|Information Technology Security Handbook, sponsored by the infoDev project of the World Bank (Dec. 2003) – a major resource, covering security for individuals and for organizations, government policy and IT security for technical administrators.|
Security is an imoprtant component of the policy framework for the Internet. Developing and transitional countries should examine their laws to ensure that they cover cybercrime and provide law enforcement agencies the investigative tools they need, consistent with privacy protection. But the criminal law is only a small part of the cybersecurity framework. Governments and private sector systems need to cooperate in improving the security of those systems by applying sound security practices, improving sharing of information, and raising awareness.
Several international initiatives on cyber-crime raise concerns for Internet freedom. Most notably, the Council of Europe (COE) fails to specify adequate procedures protecting the privacy of communications. Here is a collection of various materials on cybercrime, focusing on the COE treaty.
|The Legal Framework for Creating Trust in Cyberspace: Security and Privacy [PowerPoint] – presentation by Jim Dempsey, Skopje, March 2006.
Protecting Privacy and Freedom of Communication in the Fight against Cybercrime [PowerPoint] – Jim Dempsey’s presentation on cybersecurity and privacy at the Sofia Conference, September 8, 2003.
Council of Europe Treaty
In 2001, the Council of Europe completed drafting a Convention on Cybercrime. As of September 15, 2005, the treaty had been ratified by only 11 countries, mostly in Eastern Europe.

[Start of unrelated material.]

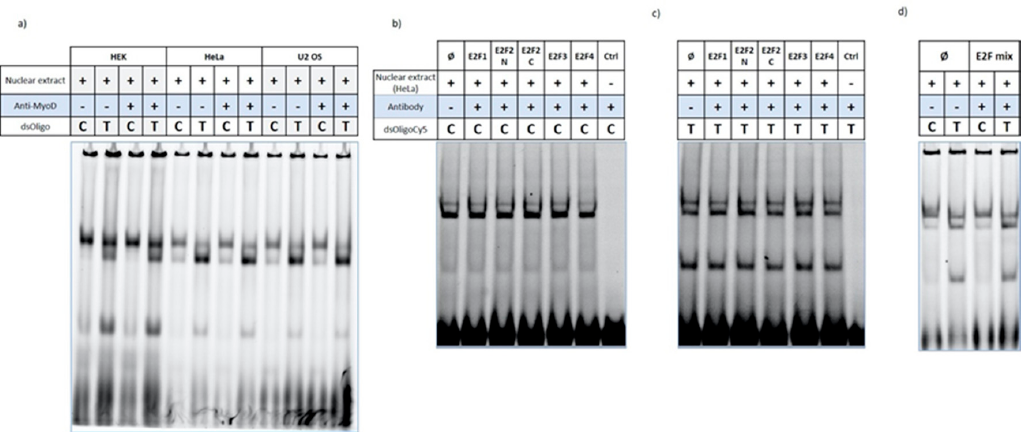
Figure 6. CLSPN c.-68C>T variant might alter transcription factor binding stoichiometry. Competition assays were performed with labelled oligonucleotides (dsOligoCy5) containing the C or T allele corresponding to CLSPN c.-68C>T. Where indicated (+) cold competitor probes containing either C or T were added to the reaction in a 0.2-, 0.5-, 1-, 2- or 5-fold excess, and their effect compared to the null reaction (Ø lane—no competitor added). The last lane of each assay corresponds to a reaction in which only the labelled oligonucleotide was added (ctrl). A representative assay for HEK293 cells is shown. The assay was also performed for HeLa and U2 OS cell lines (Figures S4 and S5). The assays were repeated at least three times for each cell line. Detailed information can be found at Figure S6.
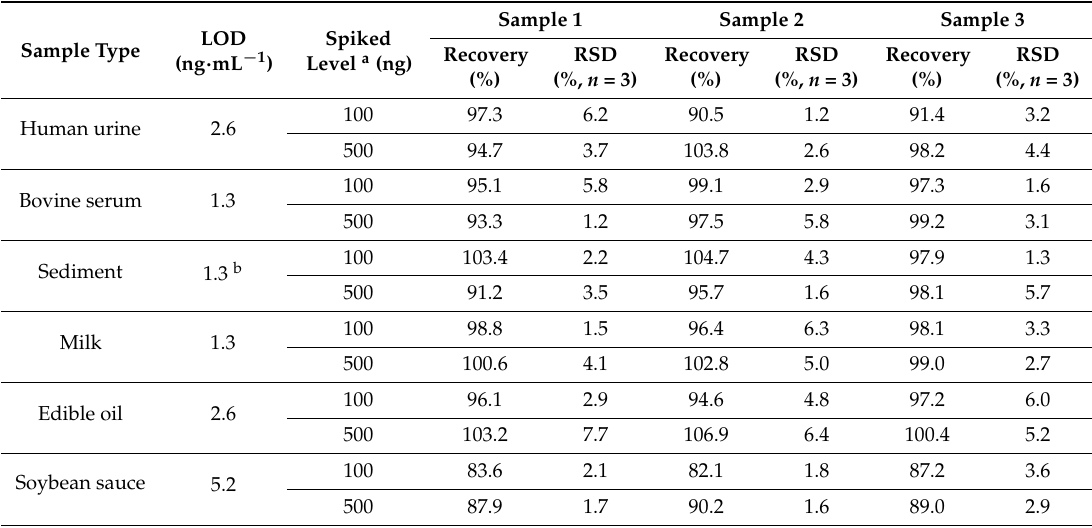
Table 2. Limits of detection (LODs), average recoveries, and relative standard deviations (RSDs, n = 3) of BPA obtained after the PPMIP-SPE of human urine, bovine serum, sediment, milk, edible oil, and soybean sauce samples at two different spiking levels.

The number of ratifications has been sufficient for the convention to enter into force, on January 7, 2004. As of September 15, 2005, the convention had not been ratified by most Western European countries, nor had it been ratified by the United States, which played a major role in its drafting and had been invited to ratify it.
As a model, the convention has some positive and some negative elements. The convention is very broad, reaching far beyond computer crime as such. And having taken on the issue of government access to computer data (for all crimes), the treaty fails to address half of the issue (the privacy and human rights half). Accordingly, developing countries must be very cautious in approaching the COE convention as a model.
The COE convention is really three conventions in one, covering three different sets of issues, and developing nations looking to it as a model need not take on all three sets of issues at the same time.
Trust And Security In Cyberspace: The Legal And Policy Framework for Addressing Cybercrime [pdf] September 2005
Memo focusing on cybercrime and the legal standards for government surveillance, including GIPI’s commentary and recommendations regarding the COE convention.
- European Union: The European Commission has issued a series of cybersecurity recommendations, in the Communication “Creating a Safer Information Society by Improving the Security of Information Infrastructures and Combating Computer-related Crime,” available online at the EU Cybercrime Forum. Also available at that site, which is not being updated, is the EU recommendation on network security, 2002. Other EU resources are at: http://www.eu.int/scadplus/leg/en/s21012.htm#SECURITY and http://www.eu.int/information_society/policy/cybercrime/index_en.htm. Resources on the EU debate on data retention are available at http://www.edri.org/issues/privacy/dataretention and http://www.epic.org/privacy/intl/data_retention.html.
- OECD: The OECD Guidelines for the Security of Information Systems and Networks (May 2004) – an important benchmark for industry and other stakeholders to protect critical information infrastructures. See also the accompanying implementation guide. See also OECD Guidelines on the Protection of Privacy and Transborder Flows of Personal Data (October 2004)
- World Bank: Information Technology Security Handbook (December 2003) – sponsored by the infoDev project of the World Bank – a major resource, covering security for individuals and for organizations, government policy and IT security for technical administrators. Includes a chapter on government policy
- US Justice Department: The U.S. Department of Justice has published Federal Guidelines for Searching and Seizing Computers to provide guidance to police agencies in the U.S. but the document may also be useful to policymakers in developing and transitional societies: . The DOJ website has many other materials, at http://www.cybercrime.gov
- American Bar Association. The ABA has compiled the International Guide to Combating Cyber Crime, the International Guide to Cyber Security, and the International Guide to Privacy, which are available online.